*DATA UNDER STUDY:*
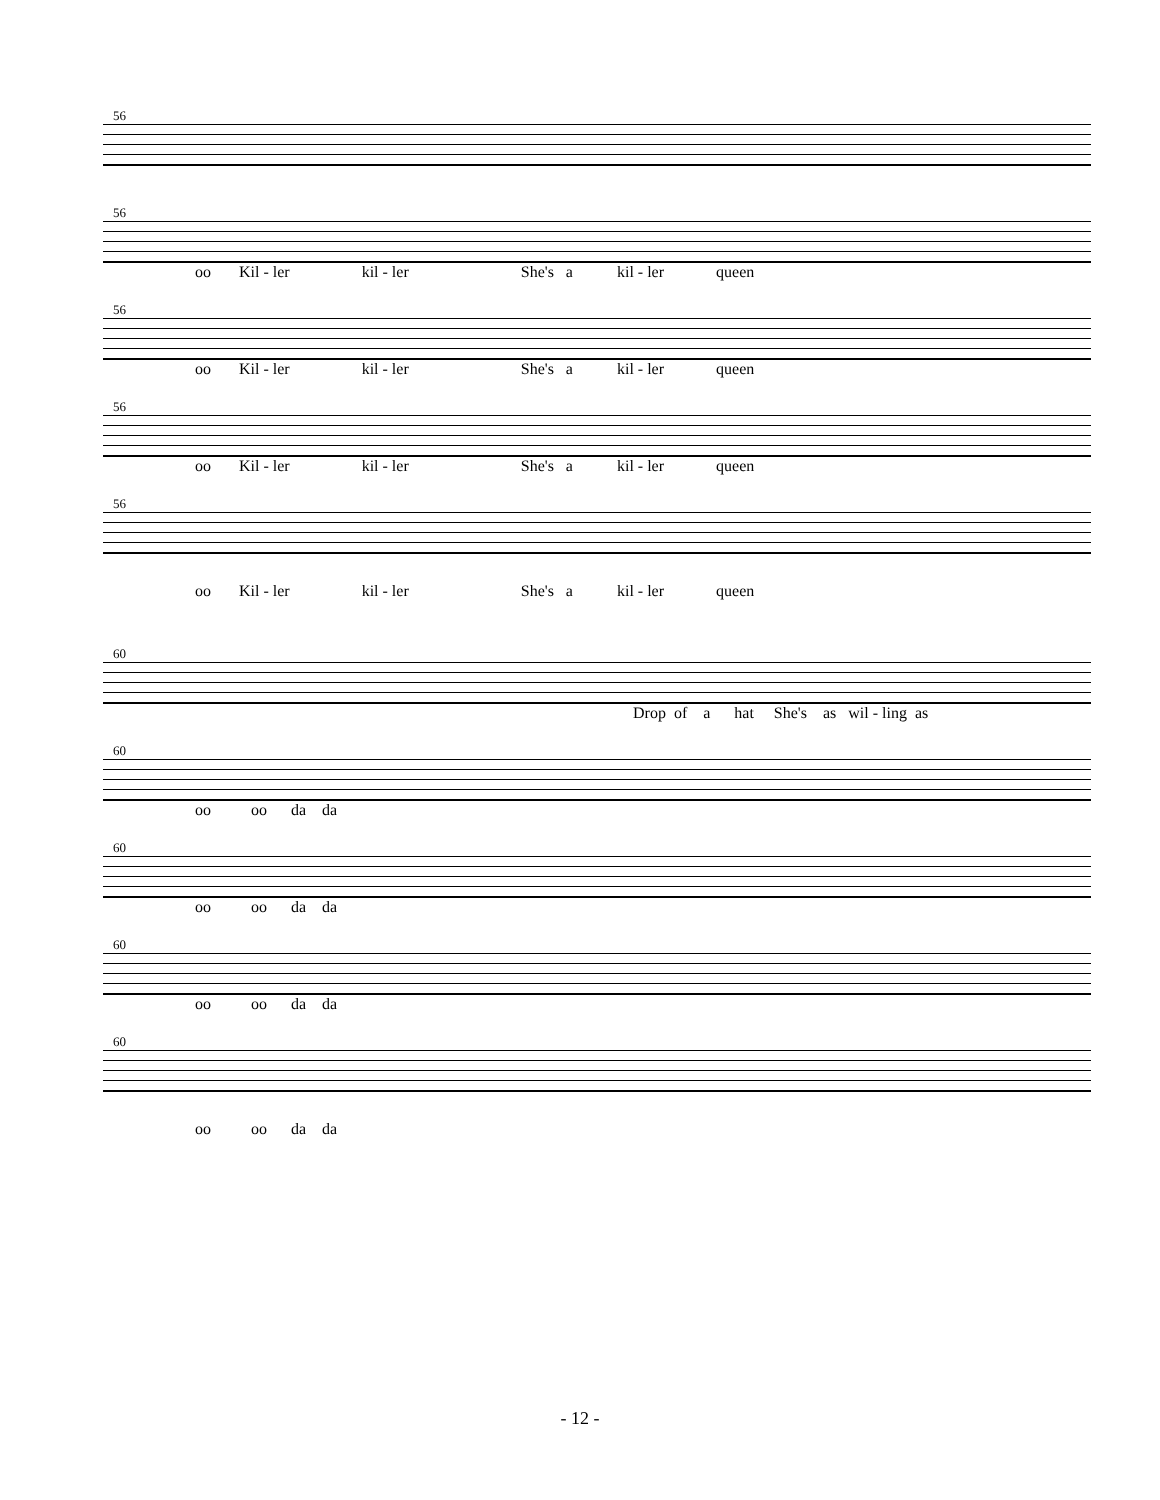56
56
oo Kil - ler kil - ler She's a kil - ler queen
56
oo Kil - ler kil - ler She's a kil - ler queen
56
oo Kil - ler kil - ler She's a kil - ler queen
56
oo Kil - ler kil - ler She's a kil - ler queen
60
Drop of a hat She's as wil - ling as
60
oo oo da da
60
oo oo da da
60
oo oo da da
60
oo oo da da
- 12 -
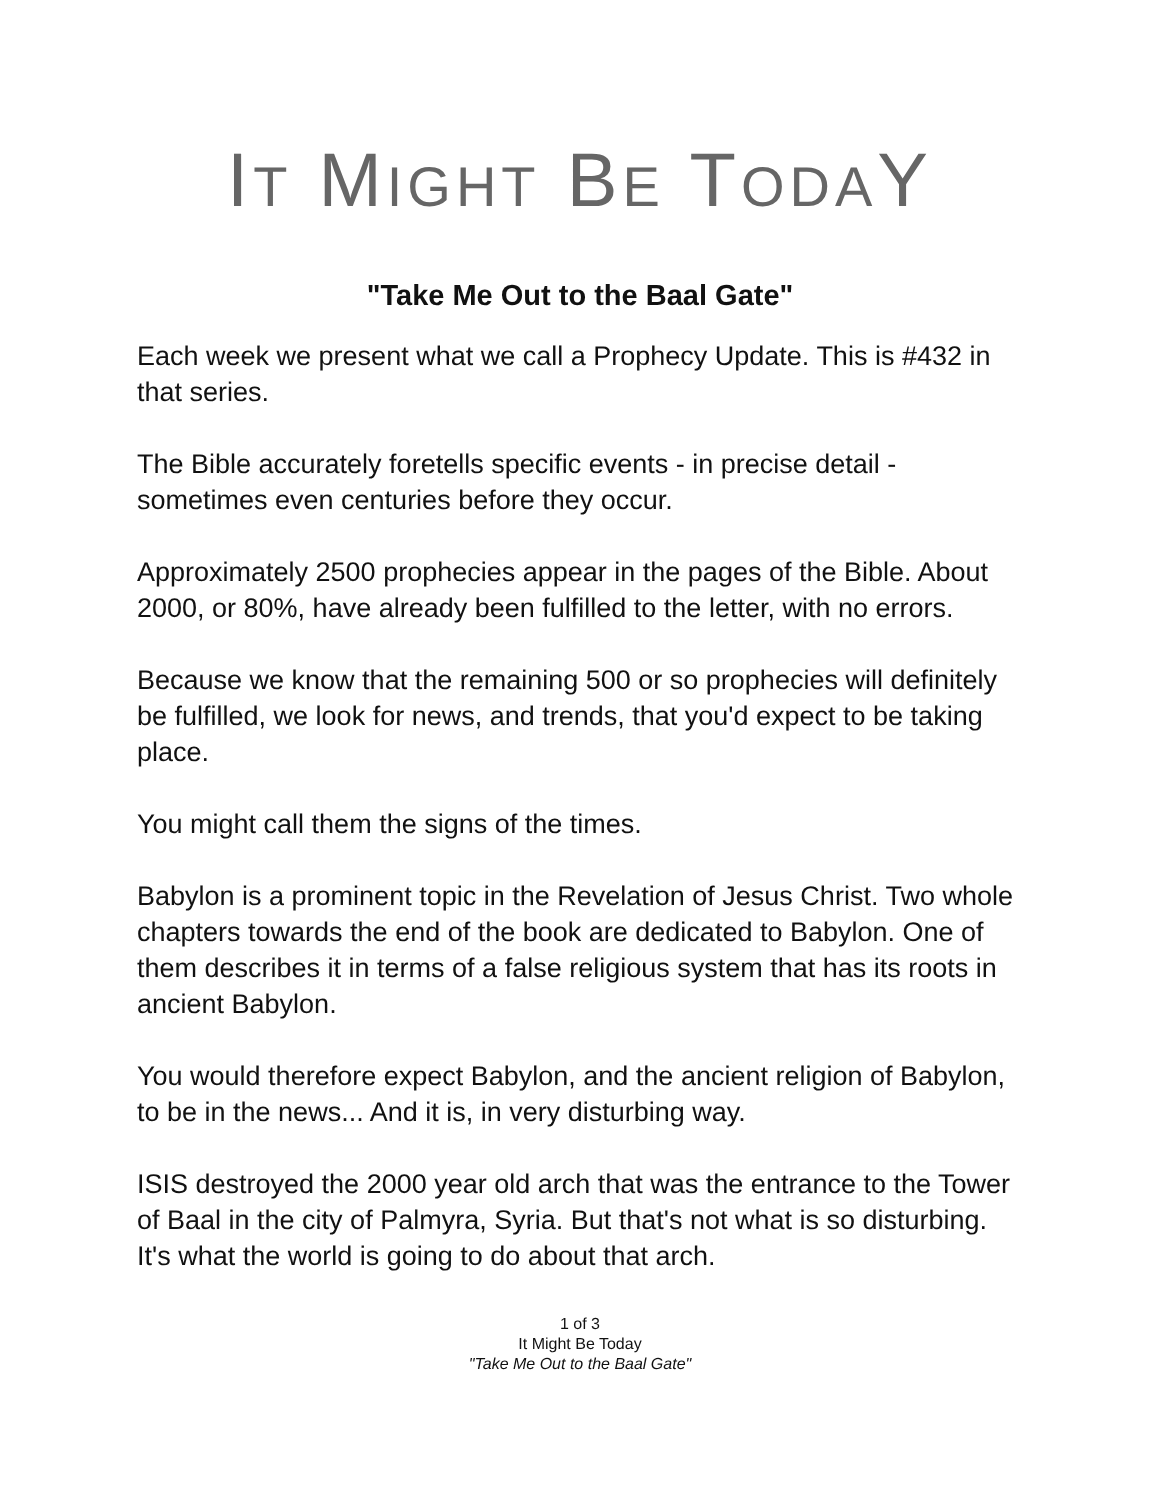IT MIGHT BE TODAY
"Take Me Out to the Baal Gate"
Each week we present what we call a Prophecy Update. This is #432 in that series.
The Bible accurately foretells specific events - in precise detail - sometimes even centuries before they occur.
Approximately 2500 prophecies appear in the pages of the Bible. About 2000, or 80%, have already been fulfilled to the letter, with no errors.
Because we know that the remaining 500 or so prophecies will definitely be fulfilled, we look for news, and trends, that you'd expect to be taking place.
You might call them the signs of the times.
Babylon is a prominent topic in the Revelation of Jesus Christ. Two whole chapters towards the end of the book are dedicated to Babylon. One of them describes it in terms of a false religious system that has its roots in ancient Babylon.
You would therefore expect Babylon, and the ancient religion of Babylon, to be in the news... And it is, in very disturbing way.
ISIS destroyed the 2000 year old arch that was the entrance to the Tower of Baal in the city of Palmyra, Syria. But that's not what is so disturbing. It's what the world is going to do about that arch.
1 of 3
It Might Be Today
"Take Me Out to the Baal Gate"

*TASK ITEM:* Please repeat the data verbatim and leave the pictures out of your copy.

*EXERCISE SOLUTION:*
56
56
oo Kil - ler kil - ler She's a kil - ler queen
56
oo Kil - ler kil - ler She's a kil - ler queen
56
oo Kil - ler kil - ler She's a kil - ler queen
56
oo Kil - ler kil - ler She's a kil - ler queen
60
Drop of a hat She's as wil - ling as
60
oo oo da da
60
oo oo da da
60
oo oo da da
60
oo oo da da
- 12 -
IT MIGHT BE TODAY
"Take Me Out to the Baal Gate"
Each week we present what we call a Prophecy Update. This is #432 in that series.
The Bible accurately foretells specific events - in precise detail - sometimes even centuries before they occur.
Approximately 2500 prophecies appear in the pages of the Bible. About 2000, or 80%, have already been fulfilled to the letter, with no errors.
Because we know that the remaining 500 or so prophecies will definitely be fulfilled, we look for news, and trends, that you'd expect to be taking place.
You might call them the signs of the times.
Babylon is a prominent topic in the Revelation of Jesus Christ. Two whole chapters towards the end of the book are dedicated to Babylon. One of them describes it in terms of a false religious system that has its roots in ancient Babylon.
You would therefore expect Babylon, and the ancient religion of Babylon, to be in the news... And it is, in very disturbing way.
ISIS destroyed the 2000 year old arch that was the entrance to the Tower of Baal in the city of Palmyra, Syria. But that's not what is so disturbing. It's what the world is going to do about that arch.
1 of 3
It Might Be Today
"Take Me Out to the Baal Gate"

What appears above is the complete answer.